GOT Erhöhung

GOT – Erhöhung: Chance zur Überprüfung der Preisgestaltung

Neue Verordnung zur GOT

Der Bundesrat hat am 07.07.2017 die Dritte Verordnung zur Änderung der Tierärztegebührenordnung beschlossen (Drucksache 499/17 Beschluss).  Diese Verordnung zur GOT (Gebührenordnung für Tierärzte) wurde am 26.07.2017  im Bundesgesetzblatt veröffentlicht . Damit wird der 1-fache Gebührensatz pauschal um 12% erhöht. Die Gebührensätze für die Beratung von Nutztierhaltern im Rahmen der Bestandsbetreuung werden um 30% erhöht.

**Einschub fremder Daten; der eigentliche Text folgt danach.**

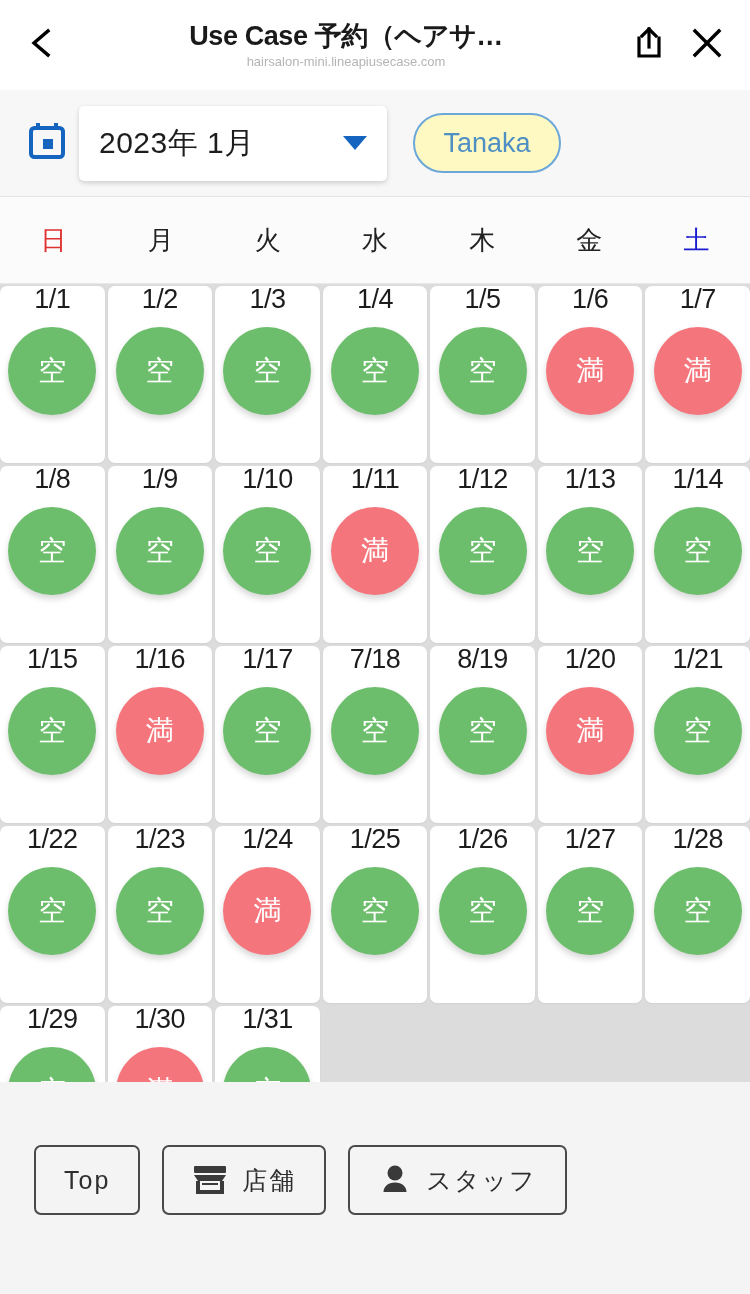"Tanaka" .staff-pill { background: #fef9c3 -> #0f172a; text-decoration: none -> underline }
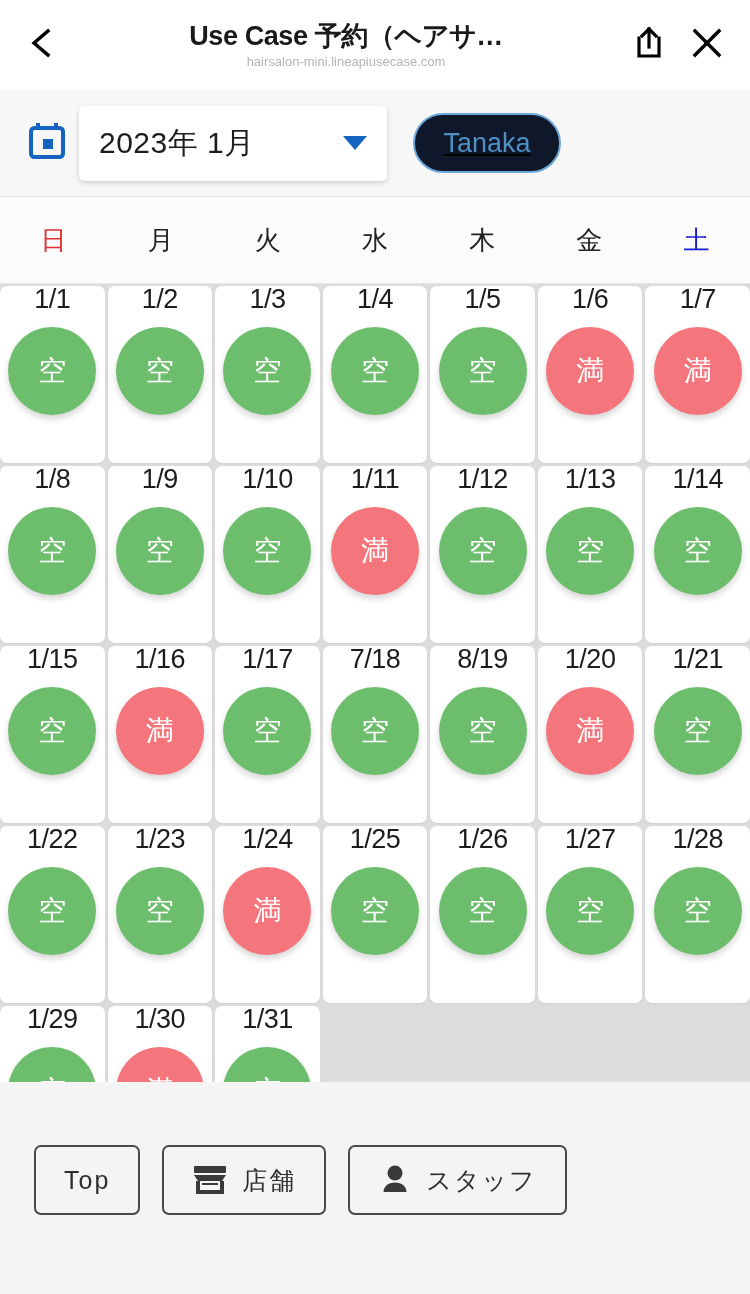"1/1" .cell { gap: none -> 20px; padding-top: none -> 21px }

Notwendigkeit für Erhöhung des Preisniveaus

Für unsere Branche ist dies eine sehr gute Gelegenheit, das Preisniveau zu erhöhen. Nur so können wir die Voraussetzungen für eine Zukunft mit flächendeckender tierärztlicher Versorgung (inkl. Notdienst) zu schaffen: Im Moment werden viele angestellte und selbstständige Tierärzte nicht angemessen vergütet, wie eine neue Untersuchung von Johanna Kersebohm zeigt.  Dies geht so weit, dass 14,3% der befragten angestellten Tierärzte weniger pro Stunde verdienen, als es vom Mindestlohngesetz vorgeschrieben wird. Mit diesem Lohnniveau finden sich auch jetzt schon immer weniger junge Tierärzte, die sich am Notdienst beteiligen wollen.

Sicherung Notdienst

Folglich muss mehr Geld in den Topf! Sonst ist es aus meiner Sicht nicht machbar, einen auf die Tierart spezialisierten und flächendeckenden Notdienstes sicher zu stellen. Damit ist für mich die Erhöhung des Preisniveaus direkt verbunden mit unserer Aufgabe, im Sinne des Tierschutzes Leiden und Krankheiten von Tieren zu lindern und zu heilen. Ein Anstieg der Preise sollte deshalb das Ziel für die Bundestierärztekammer, den bpt und alle praktizierenden Tierärzte sein – nicht nur der Praxisinhaber, die angestellte Tierärzte beschäftigen.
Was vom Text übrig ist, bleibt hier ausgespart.